Aim of the task
In the records below, the line containing "X66675520Y-62227460D03*" is the first to keep. Retype it and all later lines exactly, through the end.

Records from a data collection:
>>>>
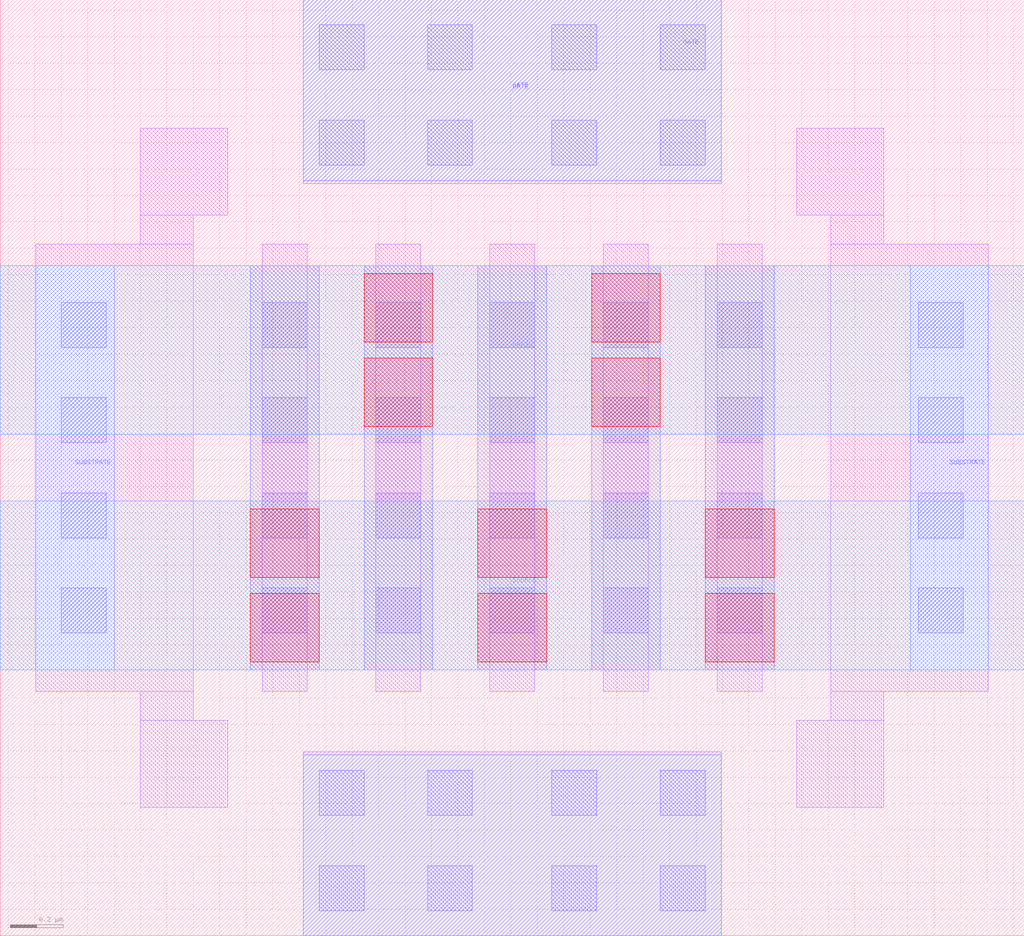
<source format=lef>
# Copyright 2020 The SkyWater PDK Authors
#
# Licensed under the Apache License, Version 2.0 (the "License");
# you may not use this file except in compliance with the License.
# You may obtain a copy of the License at
#
#     https://www.apache.org/licenses/LICENSE-2.0
#
# Unless required by applicable law or agreed to in writing, software
# distributed under the License is distributed on an "AS IS" BASIS,
# WITHOUT WARRANTIES OR CONDITIONS OF ANY KIND, either express or implied.
# See the License for the specific language governing permissions and
# limitations under the License.
#
# SPDX-License-Identifier: Apache-2.0

VERSION 5.7 ;
  NOWIREEXTENSIONATPIN ON ;
  DIVIDERCHAR "/" ;
  BUSBITCHARS "[]" ;
MACRO sky130_fd_pr__rf_nfet_01v8_lvt_cM04W1p65L0p15
  CLASS BLOCK ;
  FOREIGN sky130_fd_pr__rf_nfet_01v8_lvt_cM04W1p65L0p15 ;
  ORIGIN -0.070000  0.000000 ;
  SIZE  3.870000 BY  3.540000 ;
  PIN DRAIN
    ANTENNADIFFAREA  0.924000 ;
    PORT
      LAYER met2 ;
        RECT 0.070000 1.895000 3.940000 2.535000 ;
    END
  END DRAIN
  PIN GATE
    ANTENNAGATEAREA  0.990000 ;
    PORT
      LAYER li1 ;
        RECT 1.215000 0.000000 2.795000 0.695000 ;
        RECT 1.215000 2.845000 2.795000 3.540000 ;
      LAYER mcon ;
        RECT 1.275000 0.095000 1.445000 0.265000 ;
        RECT 1.275000 0.455000 1.445000 0.625000 ;
        RECT 1.275000 2.915000 1.445000 3.085000 ;
        RECT 1.275000 3.275000 1.445000 3.445000 ;
        RECT 1.685000 0.095000 1.855000 0.265000 ;
        RECT 1.685000 0.455000 1.855000 0.625000 ;
        RECT 1.685000 2.915000 1.855000 3.085000 ;
        RECT 1.685000 3.275000 1.855000 3.445000 ;
        RECT 2.155000 0.095000 2.325000 0.265000 ;
        RECT 2.155000 0.455000 2.325000 0.625000 ;
        RECT 2.155000 2.915000 2.325000 3.085000 ;
        RECT 2.155000 3.275000 2.325000 3.445000 ;
        RECT 2.565000 0.095000 2.735000 0.265000 ;
        RECT 2.565000 0.455000 2.735000 0.625000 ;
        RECT 2.565000 2.915000 2.735000 3.085000 ;
        RECT 2.565000 3.275000 2.735000 3.445000 ;
    END
    PORT
      LAYER met1 ;
        RECT 1.215000 0.000000 2.795000 0.685000 ;
        RECT 1.215000 2.855000 2.795000 3.540000 ;
    END
  END GATE
  PIN SOURCE
    ANTENNADIFFAREA  1.386000 ;
    PORT
      LAYER met2 ;
        RECT 0.070000 1.005000 3.940000 1.645000 ;
    END
  END SOURCE
  PIN SUBSTRATE
    ANTENNADIFFAREA  1.072500 ;
    ANTENNAGATEAREA  0.247500 ;
    PORT
      LAYER met1 ;
        RECT 0.205000 1.005000 0.500000 2.535000 ;
    END
    PORT
      LAYER met1 ;
        RECT 3.510000 1.005000 3.805000 2.535000 ;
    END
  END SUBSTRATE
  OBS
    LAYER li1 ;
      RECT 0.205000 0.925000 0.800000 2.615000 ;
      RECT 0.600000 0.485000 0.930000 0.815000 ;
      RECT 0.600000 0.815000 0.800000 0.925000 ;
      RECT 0.600000 2.615000 0.800000 2.725000 ;
      RECT 0.600000 2.725000 0.930000 3.055000 ;
      RECT 1.060000 0.925000 1.230000 2.615000 ;
      RECT 1.490000 0.925000 1.660000 2.615000 ;
      RECT 1.920000 0.925000 2.090000 2.615000 ;
      RECT 2.350000 0.925000 2.520000 2.615000 ;
      RECT 2.780000 0.925000 2.950000 2.615000 ;
      RECT 3.080000 0.485000 3.410000 0.815000 ;
      RECT 3.080000 2.725000 3.410000 3.055000 ;
      RECT 3.210000 0.815000 3.410000 0.925000 ;
      RECT 3.210000 0.925000 3.805000 2.615000 ;
      RECT 3.210000 2.615000 3.410000 2.725000 ;
    LAYER mcon ;
      RECT 0.300000 1.145000 0.470000 1.315000 ;
      RECT 0.300000 1.505000 0.470000 1.675000 ;
      RECT 0.300000 1.865000 0.470000 2.035000 ;
      RECT 0.300000 2.225000 0.470000 2.395000 ;
      RECT 1.060000 1.145000 1.230000 1.315000 ;
      RECT 1.060000 1.505000 1.230000 1.675000 ;
      RECT 1.060000 1.865000 1.230000 2.035000 ;
      RECT 1.060000 2.225000 1.230000 2.395000 ;
      RECT 1.490000 1.145000 1.660000 1.315000 ;
      RECT 1.490000 1.505000 1.660000 1.675000 ;
      RECT 1.490000 1.865000 1.660000 2.035000 ;
      RECT 1.490000 2.225000 1.660000 2.395000 ;
      RECT 1.920000 1.145000 2.090000 1.315000 ;
      RECT 1.920000 1.505000 2.090000 1.675000 ;
      RECT 1.920000 1.865000 2.090000 2.035000 ;
      RECT 1.920000 2.225000 2.090000 2.395000 ;
      RECT 2.350000 1.145000 2.520000 1.315000 ;
      RECT 2.350000 1.505000 2.520000 1.675000 ;
      RECT 2.350000 1.865000 2.520000 2.035000 ;
      RECT 2.350000 2.225000 2.520000 2.395000 ;
      RECT 2.780000 1.145000 2.950000 1.315000 ;
      RECT 2.780000 1.505000 2.950000 1.675000 ;
      RECT 2.780000 1.865000 2.950000 2.035000 ;
      RECT 2.780000 2.225000 2.950000 2.395000 ;
      RECT 3.540000 1.145000 3.710000 1.315000 ;
      RECT 3.540000 1.505000 3.710000 1.675000 ;
      RECT 3.540000 1.865000 3.710000 2.035000 ;
      RECT 3.540000 2.225000 3.710000 2.395000 ;
    LAYER met1 ;
      RECT 1.015000 1.005000 1.275000 2.535000 ;
      RECT 1.445000 1.005000 1.705000 2.535000 ;
      RECT 1.875000 1.005000 2.135000 2.535000 ;
      RECT 2.305000 1.005000 2.565000 2.535000 ;
      RECT 2.735000 1.005000 2.995000 2.535000 ;
    LAYER via ;
      RECT 1.015000 1.035000 1.275000 1.295000 ;
      RECT 1.015000 1.355000 1.275000 1.615000 ;
      RECT 1.445000 1.925000 1.705000 2.185000 ;
      RECT 1.445000 2.245000 1.705000 2.505000 ;
      RECT 1.875000 1.035000 2.135000 1.295000 ;
      RECT 1.875000 1.355000 2.135000 1.615000 ;
      RECT 2.305000 1.925000 2.565000 2.185000 ;
      RECT 2.305000 2.245000 2.565000 2.505000 ;
      RECT 2.735000 1.035000 2.995000 1.295000 ;
      RECT 2.735000 1.355000 2.995000 1.615000 ;
  END
END sky130_fd_pr__rf_nfet_01v8_lvt_cM04W1p65L0p15
END LIBRARY

</source>
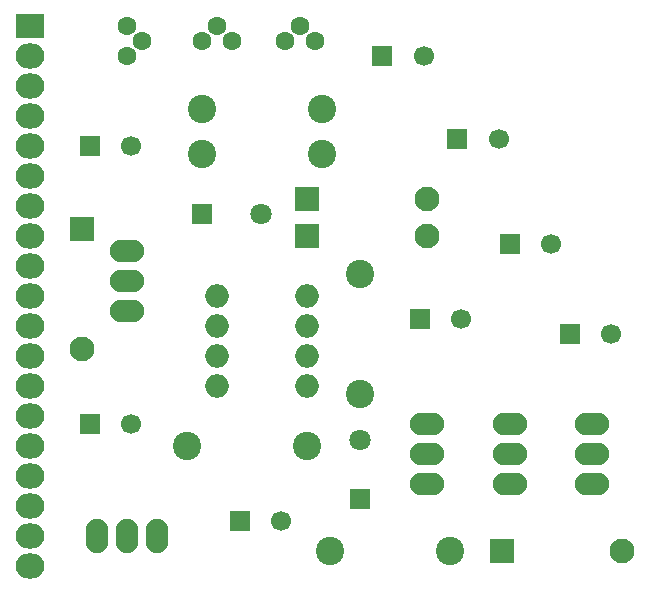
<source format=gts>
G04 #@! TF.FileFunction,Soldermask,Top*
%FSLAX46Y46*%
G04 Gerber Fmt 4.6, Leading zero omitted, Abs format (unit mm)*
G04 Created by KiCad (PCBNEW 4.0.4+e1-6308~48~ubuntu16.04.1-stable) date Fri Nov  4 19:49:53 2016*
%MOMM*%
%LPD*%
G01*
G04 APERTURE LIST*
%ADD10C,0.100000*%
%ADD11R,1.800000X1.800000*%
%ADD12C,1.800000*%
%ADD13O,2.000000X2.000000*%
%ADD14O,2.899360X1.901140*%
%ADD15O,1.901140X2.899360*%
%ADD16R,2.432000X2.127200*%
%ADD17O,2.432000X2.127200*%
%ADD18C,1.600000*%
%ADD19C,2.398980*%
%ADD20C,1.700000*%
%ADD21R,1.700000X1.700000*%
%ADD22C,2.099260*%
%ADD23R,2.099260X2.099260*%
G04 APERTURE END LIST*
D10*
D11*
X60960000Y-84455000D03*
D12*
X60960000Y-79455000D03*
D11*
X47625000Y-60325000D03*
D12*
X52625000Y-60325000D03*
D13*
X48895000Y-67310000D03*
X48895000Y-69850000D03*
X48895000Y-72390000D03*
X48895000Y-74930000D03*
X56515000Y-74930000D03*
X56515000Y-72390000D03*
X56515000Y-69850000D03*
X56515000Y-67310000D03*
D14*
X41275000Y-66040000D03*
X41275000Y-63500000D03*
X41275000Y-68580000D03*
D15*
X41275000Y-87630000D03*
X38735000Y-87630000D03*
X43815000Y-87630000D03*
D14*
X66675000Y-80645000D03*
X66675000Y-78105000D03*
X66675000Y-83185000D03*
X80645000Y-80645000D03*
X80645000Y-78105000D03*
X80645000Y-83185000D03*
X73660000Y-80645000D03*
X73660000Y-78105000D03*
X73660000Y-83185000D03*
D16*
X33020000Y-44450000D03*
D17*
X33020000Y-46990000D03*
X33020000Y-49530000D03*
X33020000Y-52070000D03*
X33020000Y-54610000D03*
X33020000Y-57150000D03*
X33020000Y-59690000D03*
X33020000Y-62230000D03*
X33020000Y-64770000D03*
X33020000Y-67310000D03*
X33020000Y-69850000D03*
X33020000Y-72390000D03*
X33020000Y-74930000D03*
X33020000Y-77470000D03*
X33020000Y-80010000D03*
X33020000Y-82550000D03*
X33020000Y-85090000D03*
X33020000Y-87630000D03*
X33020000Y-90170000D03*
D18*
X57150000Y-45720000D03*
X55880000Y-44450000D03*
X54610000Y-45720000D03*
X50165000Y-45720000D03*
X48895000Y-44450000D03*
X47625000Y-45720000D03*
X41275000Y-46990000D03*
X42545000Y-45720000D03*
X41275000Y-44450000D03*
D19*
X46355000Y-80010000D03*
X56515000Y-80010000D03*
X47625000Y-51435000D03*
X57785000Y-51435000D03*
X47625000Y-55245000D03*
X57785000Y-55245000D03*
X58420000Y-88900000D03*
X68580000Y-88900000D03*
X60960000Y-75565000D03*
X60960000Y-65405000D03*
D20*
X82240000Y-70485000D03*
D21*
X78740000Y-70485000D03*
D20*
X77160000Y-62865000D03*
D21*
X73660000Y-62865000D03*
D20*
X72715000Y-53975000D03*
D21*
X69215000Y-53975000D03*
D20*
X66365000Y-46990000D03*
D21*
X62865000Y-46990000D03*
D20*
X69540000Y-69215000D03*
D21*
X66040000Y-69215000D03*
D20*
X54300000Y-86360000D03*
D21*
X50800000Y-86360000D03*
D20*
X41600000Y-78105000D03*
D21*
X38100000Y-78105000D03*
D20*
X41600000Y-54610000D03*
D21*
X38100000Y-54610000D03*
D22*
X66675520Y-62227460D03*
D23*
X56515520Y-62227460D03*
D22*
X66675520Y-59052460D03*
D23*
X56515520Y-59052460D03*
D22*
X83185520Y-88897460D03*
D23*
X73025520Y-88897460D03*
D22*
X37467540Y-71755520D03*
D23*
X37467540Y-61595520D03*
M02*

</source>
<<<<
Output
X66675520Y-62227460D03*
D23*
X56515520Y-62227460D03*
D22*
X66675520Y-59052460D03*
D23*
X56515520Y-59052460D03*
D22*
X83185520Y-88897460D03*
D23*
X73025520Y-88897460D03*
D22*
X37467540Y-71755520D03*
D23*
X37467540Y-61595520D03*
M02*

</source>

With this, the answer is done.